Unalaska's Native Culture Camp Now In Its 18th Year

Wednesday, August 05 2015

Kids learn to prepare salmon at the Qawalangin Tribe of Unalaska's Camp Qungaayux. KUCB/John Ryan photo.

The annual Camp Qungaayux (kuh-NIGH-you, the Unangan word for humpback salmon) runs this week in Unalaska. It’s the Qawalangin Tribe’s annual culture camp. Now in its 18th year passing down traditional Aleut culture, it’s become a tradition of its own. 


Shangin: “My name is Barbara Shangin. I am actually going to teach children how to weave. I’m a teacher at heart, so I love to share my knowledge with the kids. Because I live in Anchorage, it helps me. I love coming down here because it rejuvenates me as a Unangan person because I can speak my language, get in touch with the environment, the food that we eat.”

Baxter: “I’m filleting salmon right now. You need to get the right technique. Lucien Baxter. Right now, I’m in 8th grade.”

Ryan: “What do you like about the camp?”

Baxter: “I think everything about the camp is really fun, especially when they go out and catch a seal and they skin it, and the fishing is the best.”

Shaishnikoff: “We’re washing the fish so we can put them inside the tote and go hang them and dry them for later, so they don’t spoil or get moldy and rotten."

Ryan: “Can I get your name?”

Shaishnikoff: “Talon Shaishnikoff. I think it’s important because pretty soon it’s going to be gone. There’s going to be no one that’s going to be doing this stuff, and everyone’s going to forget the language and the culture, and maybe no one’s going to be able to do any of this stuff any more. I think it’s good to have Camp Qungaayux so people can learn and keep the tradition going.”

Tutiakoff: “We just got done with a beach seine on the beach here at Humpy Cove.”

Ryan: “Are these humpys?”

Tutiakoff: “These are pink salmon, humpys. We didn’t get any reds or dogs in the net this year.
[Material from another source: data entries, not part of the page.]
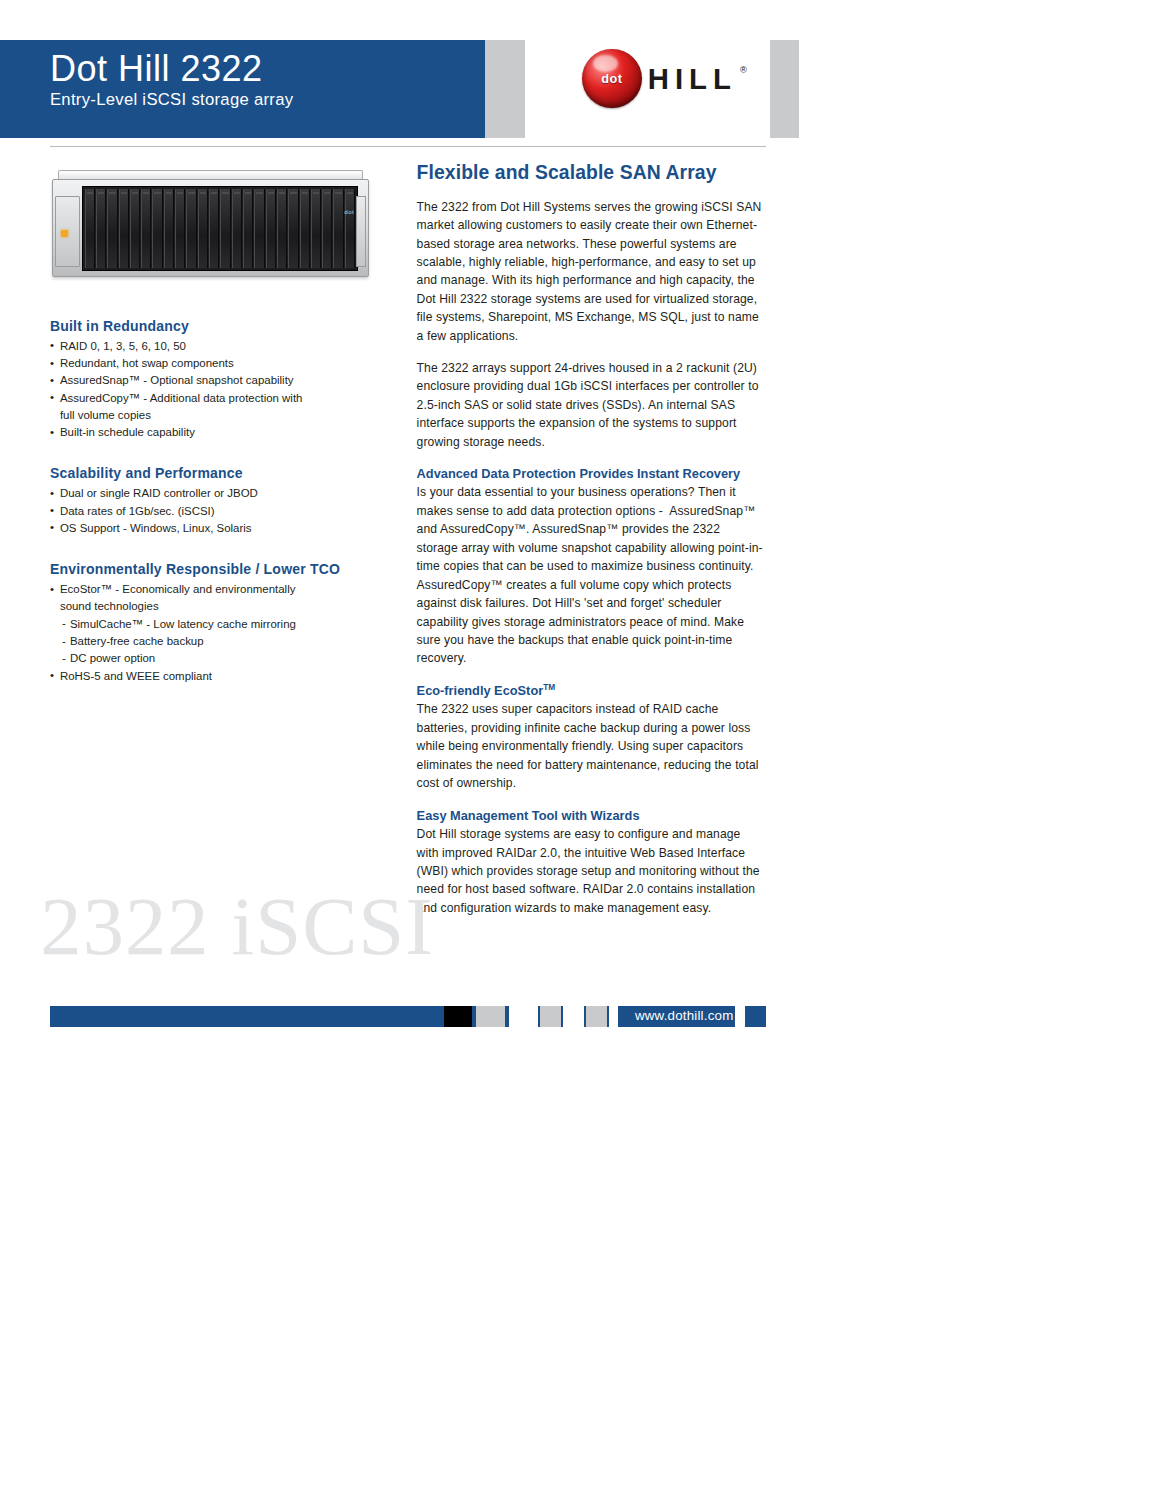Dot Hill 2322
Entry-Level iSCSI storage array
dot
HILL®
dot
Built in Redundancy
RAID 0, 1, 3, 5, 6, 10, 50
Redundant, hot swap components
AssuredSnap™ - Optional snapshot capability
AssuredCopy™ - Additional data protection with
full volume copies
Built-in schedule capability
Scalability and Performance
Dual or single RAID controller or JBOD
Data rates of 1Gb/sec. (iSCSI)
OS Support - Windows, Linux, Solaris
Environmentally Responsible / Lower TCO
EcoStor™ - Economically and environmentally
sound technologies
SimulCache™ - Low latency cache mirroring
Battery-free cache backup
DC power option
RoHS-5 and WEEE compliant
Flexible and Scalable SAN Array
The 2322 from Dot Hill Systems serves the growing iSCSI SAN market allowing customers to easily create their own Ethernet-based storage area networks. These powerful systems are scalable, highly reliable, high-performance, and easy to set up and manage. With its high performance and high capacity, the Dot Hill 2322 storage systems are used for virtualized storage, file systems, Sharepoint, MS Exchange, MS SQL, just to name a few applications.
The 2322 arrays support 24-drives housed in a 2 rackunit (2U) enclosure providing dual 1Gb iSCSI interfaces per controller to 2.5-inch SAS or solid state drives (SSDs). An internal SAS interface supports the expansion of the systems to support growing storage needs.
Advanced Data Protection Provides Instant Recovery
Is your data essential to your business operations? Then it makes sense to add data protection options - AssuredSnap™ and AssuredCopy™. AssuredSnap™ provides the 2322 storage array with volume snapshot capability allowing point-in-time copies that can be used to maximize business continuity. AssuredCopy™ creates a full volume copy which protects against disk failures. Dot Hill's 'set and forget' scheduler capability gives storage administrators peace of mind. Make sure you have the backups that enable quick point-in-time recovery.
Eco-friendly EcoStorTM
The 2322 uses super capacitors instead of RAID cache batteries, providing infinite cache backup during a power loss while being environmentally friendly. Using super capacitors eliminates the need for battery maintenance, reducing the total cost of ownership.
Easy Management Tool with Wizards
Dot Hill storage systems are easy to configure and manage with improved RAIDar 2.0, the intuitive Web Based Interface (WBI) which provides storage setup and monitoring without the need for host based software. RAIDar 2.0 contains installation and configuration wizards to make management easy.
2322 iSCSI
www.dothill.com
I’m Vince Tutiakoff Senior. I’m the camp coordinator for Camp Qungaayux. Kids are here to help out. As you can see, they’re having a good time, getting the heads off…”

Moses Dirks: “So you guys are not supposed to be messing around with the fish and playing around with it. This is food. You don’t do that to steaks, right? This is the same thing, you should treat it the same way.”

Tutiakoff: “There you go, Moses.” [laughs]

“This year, we’ve got 67 kids of all age groups and nationalities here. Not only Aleuts, but there’s a pretty good mixture here of young kids that want to learn. We have a few here that are mentors today that were kids. They started at the 4th-grade level. Now they’re teaching.”